Recovering money lost at the intake step grows more convoluted and futile as time passes, financial experts say – a consequence that has grown more serious in a challenging healthcare economic climate.
“You need to capture and bill out everything you are providing service for – trap everything you can,” says Mark Isenberg, business development manager for Indianapolis-based Zotec Partners. “Over the past three years self-pay is the largest payer with health savings accounts and high deductible plans, which are stretching out the revenue cycle and allowing for more bad debt to occur.”
Radiology groups have seen reimbursement declines in recent years and “clearly have a target on their backs from CMS’ effort to reduce multiple procedures,” Isenberg said. Zotec is working with these clients to provide electronic audits on the front end to reconcile claims throughout the system. Any anomalies are flagged.
The company has also developed an outbound dialer that reaches out to patients notifying them of any unpaid charges. “The days of statement letters are pretty much over,” Isenberg said.
Orthopaedic Specialists of the Carolinas in Winston-Salem, N.C., identified intake as the primary source of its revenue stream, especially verifying insurance eligibility, said business office manager Regina Hayes.
The 23-physician clinic has four locations and sees roughly 700 patients each day – a volume that is 23 percent higher than last year, she said.
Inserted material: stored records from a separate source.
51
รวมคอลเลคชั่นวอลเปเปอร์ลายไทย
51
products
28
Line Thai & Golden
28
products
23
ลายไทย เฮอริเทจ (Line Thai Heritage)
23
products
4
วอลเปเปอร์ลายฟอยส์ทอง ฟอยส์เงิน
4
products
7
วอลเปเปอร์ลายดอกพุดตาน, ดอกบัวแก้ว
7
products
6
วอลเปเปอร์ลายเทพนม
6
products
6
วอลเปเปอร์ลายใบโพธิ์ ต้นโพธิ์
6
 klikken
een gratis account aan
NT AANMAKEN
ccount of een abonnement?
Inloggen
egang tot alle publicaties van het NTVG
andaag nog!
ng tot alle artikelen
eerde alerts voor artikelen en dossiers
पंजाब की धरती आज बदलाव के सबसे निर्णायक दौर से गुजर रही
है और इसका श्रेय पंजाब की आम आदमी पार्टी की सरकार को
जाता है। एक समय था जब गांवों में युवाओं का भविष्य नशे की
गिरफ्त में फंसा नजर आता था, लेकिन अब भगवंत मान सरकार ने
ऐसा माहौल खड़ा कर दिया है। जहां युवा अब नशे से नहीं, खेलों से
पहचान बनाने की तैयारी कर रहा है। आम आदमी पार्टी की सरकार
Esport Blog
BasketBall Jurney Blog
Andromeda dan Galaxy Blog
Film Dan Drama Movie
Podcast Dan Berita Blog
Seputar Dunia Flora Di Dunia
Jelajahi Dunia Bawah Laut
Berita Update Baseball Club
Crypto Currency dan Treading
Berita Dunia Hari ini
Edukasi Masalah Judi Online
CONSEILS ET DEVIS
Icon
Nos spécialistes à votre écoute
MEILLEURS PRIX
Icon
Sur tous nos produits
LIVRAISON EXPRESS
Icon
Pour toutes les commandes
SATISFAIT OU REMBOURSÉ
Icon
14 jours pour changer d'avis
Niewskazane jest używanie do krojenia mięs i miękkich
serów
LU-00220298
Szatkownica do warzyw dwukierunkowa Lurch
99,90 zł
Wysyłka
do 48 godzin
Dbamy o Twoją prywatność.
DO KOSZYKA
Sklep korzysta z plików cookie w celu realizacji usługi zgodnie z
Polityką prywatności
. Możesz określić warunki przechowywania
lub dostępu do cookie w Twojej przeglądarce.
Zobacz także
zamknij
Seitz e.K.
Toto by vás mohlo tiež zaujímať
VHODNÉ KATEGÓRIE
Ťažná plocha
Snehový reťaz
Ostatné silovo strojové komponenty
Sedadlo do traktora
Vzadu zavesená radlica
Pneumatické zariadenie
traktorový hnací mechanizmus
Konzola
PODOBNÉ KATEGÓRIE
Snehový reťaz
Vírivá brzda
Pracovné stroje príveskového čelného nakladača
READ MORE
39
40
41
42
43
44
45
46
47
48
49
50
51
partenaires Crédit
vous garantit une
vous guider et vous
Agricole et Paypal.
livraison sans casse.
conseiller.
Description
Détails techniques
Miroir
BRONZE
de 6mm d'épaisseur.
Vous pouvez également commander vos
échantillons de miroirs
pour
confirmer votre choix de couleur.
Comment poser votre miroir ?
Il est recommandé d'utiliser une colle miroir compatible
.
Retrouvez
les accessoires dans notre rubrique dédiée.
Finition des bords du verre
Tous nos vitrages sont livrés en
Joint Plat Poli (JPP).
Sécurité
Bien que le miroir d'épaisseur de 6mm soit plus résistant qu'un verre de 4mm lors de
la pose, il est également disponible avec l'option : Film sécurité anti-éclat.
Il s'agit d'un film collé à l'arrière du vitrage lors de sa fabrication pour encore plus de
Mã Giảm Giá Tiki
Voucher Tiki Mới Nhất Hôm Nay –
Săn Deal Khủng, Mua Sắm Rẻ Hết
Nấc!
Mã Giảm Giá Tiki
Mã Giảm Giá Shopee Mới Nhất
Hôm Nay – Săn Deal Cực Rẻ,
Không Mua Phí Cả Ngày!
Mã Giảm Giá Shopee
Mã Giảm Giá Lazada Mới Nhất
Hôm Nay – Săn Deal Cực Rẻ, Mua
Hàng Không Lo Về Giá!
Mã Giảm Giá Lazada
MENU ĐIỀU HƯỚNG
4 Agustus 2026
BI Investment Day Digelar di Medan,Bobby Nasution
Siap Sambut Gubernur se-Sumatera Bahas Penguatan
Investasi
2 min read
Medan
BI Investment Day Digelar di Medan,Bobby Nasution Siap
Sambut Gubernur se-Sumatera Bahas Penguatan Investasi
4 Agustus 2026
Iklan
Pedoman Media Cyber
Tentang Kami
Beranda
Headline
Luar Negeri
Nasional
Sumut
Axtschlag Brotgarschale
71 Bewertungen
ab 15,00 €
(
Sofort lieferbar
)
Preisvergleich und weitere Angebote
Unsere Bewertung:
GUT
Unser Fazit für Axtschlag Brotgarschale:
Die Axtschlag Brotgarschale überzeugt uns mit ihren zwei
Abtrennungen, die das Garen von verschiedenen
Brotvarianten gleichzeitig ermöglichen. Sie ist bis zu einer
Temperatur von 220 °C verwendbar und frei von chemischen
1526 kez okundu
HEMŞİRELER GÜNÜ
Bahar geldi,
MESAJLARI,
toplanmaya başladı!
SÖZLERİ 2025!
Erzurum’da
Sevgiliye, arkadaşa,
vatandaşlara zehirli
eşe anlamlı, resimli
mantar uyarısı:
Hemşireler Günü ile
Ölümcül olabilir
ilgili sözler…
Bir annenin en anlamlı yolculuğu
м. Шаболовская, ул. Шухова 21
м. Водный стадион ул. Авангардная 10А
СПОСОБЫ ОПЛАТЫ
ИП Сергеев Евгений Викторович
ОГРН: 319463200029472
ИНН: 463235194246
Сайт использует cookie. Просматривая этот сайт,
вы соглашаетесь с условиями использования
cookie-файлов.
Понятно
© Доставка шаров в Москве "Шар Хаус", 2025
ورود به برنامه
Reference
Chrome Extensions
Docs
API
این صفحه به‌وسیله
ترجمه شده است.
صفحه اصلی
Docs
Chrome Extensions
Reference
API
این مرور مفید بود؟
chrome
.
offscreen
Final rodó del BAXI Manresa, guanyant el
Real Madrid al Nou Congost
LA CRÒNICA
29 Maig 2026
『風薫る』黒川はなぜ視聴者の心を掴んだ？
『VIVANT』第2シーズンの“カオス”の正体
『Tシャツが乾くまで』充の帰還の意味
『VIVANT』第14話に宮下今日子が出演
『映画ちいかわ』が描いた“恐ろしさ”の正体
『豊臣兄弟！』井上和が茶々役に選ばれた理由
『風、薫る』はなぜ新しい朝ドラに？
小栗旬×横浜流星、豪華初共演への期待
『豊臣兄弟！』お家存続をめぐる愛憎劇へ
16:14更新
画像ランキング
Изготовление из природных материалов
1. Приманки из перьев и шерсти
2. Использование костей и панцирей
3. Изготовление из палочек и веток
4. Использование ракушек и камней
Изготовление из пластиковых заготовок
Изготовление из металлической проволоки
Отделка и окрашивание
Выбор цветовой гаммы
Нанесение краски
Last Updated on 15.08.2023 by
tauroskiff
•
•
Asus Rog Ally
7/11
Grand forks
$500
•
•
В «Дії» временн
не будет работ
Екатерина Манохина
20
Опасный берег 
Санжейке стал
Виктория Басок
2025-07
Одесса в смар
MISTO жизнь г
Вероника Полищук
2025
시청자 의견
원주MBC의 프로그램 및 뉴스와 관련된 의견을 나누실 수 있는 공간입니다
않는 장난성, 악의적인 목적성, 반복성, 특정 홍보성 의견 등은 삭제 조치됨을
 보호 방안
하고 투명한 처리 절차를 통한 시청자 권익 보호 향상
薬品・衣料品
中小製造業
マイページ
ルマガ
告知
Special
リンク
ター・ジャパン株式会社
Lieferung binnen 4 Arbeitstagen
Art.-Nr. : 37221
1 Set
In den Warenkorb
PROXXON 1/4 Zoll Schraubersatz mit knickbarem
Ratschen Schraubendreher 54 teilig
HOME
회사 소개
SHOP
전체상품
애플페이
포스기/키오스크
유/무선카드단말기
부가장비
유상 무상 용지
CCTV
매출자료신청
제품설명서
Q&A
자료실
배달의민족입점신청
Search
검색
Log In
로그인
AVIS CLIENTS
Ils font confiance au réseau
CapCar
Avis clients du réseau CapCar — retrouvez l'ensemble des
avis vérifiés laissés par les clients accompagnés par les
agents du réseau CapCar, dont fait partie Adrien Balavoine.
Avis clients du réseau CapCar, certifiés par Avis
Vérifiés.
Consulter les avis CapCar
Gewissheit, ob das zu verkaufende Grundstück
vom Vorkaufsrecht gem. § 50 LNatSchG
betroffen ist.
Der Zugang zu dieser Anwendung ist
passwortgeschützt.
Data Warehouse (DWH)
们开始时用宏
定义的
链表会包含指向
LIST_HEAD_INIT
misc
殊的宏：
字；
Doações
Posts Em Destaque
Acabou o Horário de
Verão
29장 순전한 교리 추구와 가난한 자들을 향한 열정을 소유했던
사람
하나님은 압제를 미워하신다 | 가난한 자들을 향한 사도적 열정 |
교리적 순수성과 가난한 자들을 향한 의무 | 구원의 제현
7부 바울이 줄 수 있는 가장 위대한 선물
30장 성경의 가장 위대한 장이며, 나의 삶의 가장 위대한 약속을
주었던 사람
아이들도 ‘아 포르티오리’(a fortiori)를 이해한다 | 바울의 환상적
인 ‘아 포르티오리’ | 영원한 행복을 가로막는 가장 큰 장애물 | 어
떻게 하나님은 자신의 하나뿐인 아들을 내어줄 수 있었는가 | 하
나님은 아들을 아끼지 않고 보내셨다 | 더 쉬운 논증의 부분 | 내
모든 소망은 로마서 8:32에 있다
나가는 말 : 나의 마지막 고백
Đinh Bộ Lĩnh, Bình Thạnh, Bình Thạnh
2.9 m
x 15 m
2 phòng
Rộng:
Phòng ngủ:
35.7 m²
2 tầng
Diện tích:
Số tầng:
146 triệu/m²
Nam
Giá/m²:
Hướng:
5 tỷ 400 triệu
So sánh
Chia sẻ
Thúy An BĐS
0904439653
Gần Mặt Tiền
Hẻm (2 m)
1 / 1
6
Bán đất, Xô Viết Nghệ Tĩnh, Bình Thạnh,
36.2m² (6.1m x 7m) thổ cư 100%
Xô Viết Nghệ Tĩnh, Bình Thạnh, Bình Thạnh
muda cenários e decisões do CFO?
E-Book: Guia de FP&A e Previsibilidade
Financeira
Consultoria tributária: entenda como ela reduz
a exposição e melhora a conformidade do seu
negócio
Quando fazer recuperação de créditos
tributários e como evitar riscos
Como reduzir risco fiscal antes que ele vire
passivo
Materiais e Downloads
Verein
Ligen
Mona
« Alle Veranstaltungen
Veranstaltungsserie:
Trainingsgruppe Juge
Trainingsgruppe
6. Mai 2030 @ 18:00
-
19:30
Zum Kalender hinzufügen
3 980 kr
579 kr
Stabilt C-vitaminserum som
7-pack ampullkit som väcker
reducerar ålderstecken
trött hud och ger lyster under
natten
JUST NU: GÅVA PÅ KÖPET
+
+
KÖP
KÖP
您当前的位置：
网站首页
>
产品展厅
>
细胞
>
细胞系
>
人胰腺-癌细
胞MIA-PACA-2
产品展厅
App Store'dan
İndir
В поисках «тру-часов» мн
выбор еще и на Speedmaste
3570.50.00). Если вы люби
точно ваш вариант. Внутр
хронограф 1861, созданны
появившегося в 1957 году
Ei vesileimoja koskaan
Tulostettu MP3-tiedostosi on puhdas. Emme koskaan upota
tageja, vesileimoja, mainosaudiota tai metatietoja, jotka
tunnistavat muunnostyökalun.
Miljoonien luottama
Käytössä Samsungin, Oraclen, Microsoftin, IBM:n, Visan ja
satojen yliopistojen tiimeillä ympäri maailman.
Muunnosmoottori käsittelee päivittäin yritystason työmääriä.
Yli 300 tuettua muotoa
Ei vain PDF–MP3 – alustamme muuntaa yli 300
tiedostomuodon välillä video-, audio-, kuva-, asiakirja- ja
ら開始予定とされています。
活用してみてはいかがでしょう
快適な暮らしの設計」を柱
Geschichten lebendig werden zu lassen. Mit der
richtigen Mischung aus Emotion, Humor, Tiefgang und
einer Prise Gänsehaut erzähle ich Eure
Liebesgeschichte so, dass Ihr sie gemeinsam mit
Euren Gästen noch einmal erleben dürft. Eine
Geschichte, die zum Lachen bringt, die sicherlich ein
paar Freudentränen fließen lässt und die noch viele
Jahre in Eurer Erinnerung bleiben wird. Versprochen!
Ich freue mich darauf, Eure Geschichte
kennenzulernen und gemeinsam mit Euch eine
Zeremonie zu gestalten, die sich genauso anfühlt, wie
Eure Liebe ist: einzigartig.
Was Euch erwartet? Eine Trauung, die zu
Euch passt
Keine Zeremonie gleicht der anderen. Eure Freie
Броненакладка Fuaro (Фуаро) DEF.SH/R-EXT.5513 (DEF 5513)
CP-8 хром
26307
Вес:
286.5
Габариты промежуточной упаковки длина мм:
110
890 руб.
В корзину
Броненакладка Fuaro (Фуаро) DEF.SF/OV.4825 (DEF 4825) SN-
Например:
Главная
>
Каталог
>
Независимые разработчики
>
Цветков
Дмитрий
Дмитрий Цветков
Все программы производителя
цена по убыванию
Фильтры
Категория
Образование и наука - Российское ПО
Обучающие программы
Since adopting a web-based claims clearinghouse from Duluth, Ga.-based Navicure, the organization has developed an intake system that establishes each patient’s insurance status before services are rendered.
“Patients would come in with an insurance card that may or may not be valid and even though we had one FTE dedicated to checking out eligibility, it was impossible to catch everything,” Hayes said. “Ineligibility had a huge impact because many of our patients are surgery candidates – it is imperative to pre-certify their insurance status.”
Navicure has also helped the clinic maintain a low days outstanding level for its accounts receivable, which averages about 30 days, Hayes said.
“By working in real time, we know when the claim hits the payer and helps us get ahead of rejections and denials,” she said.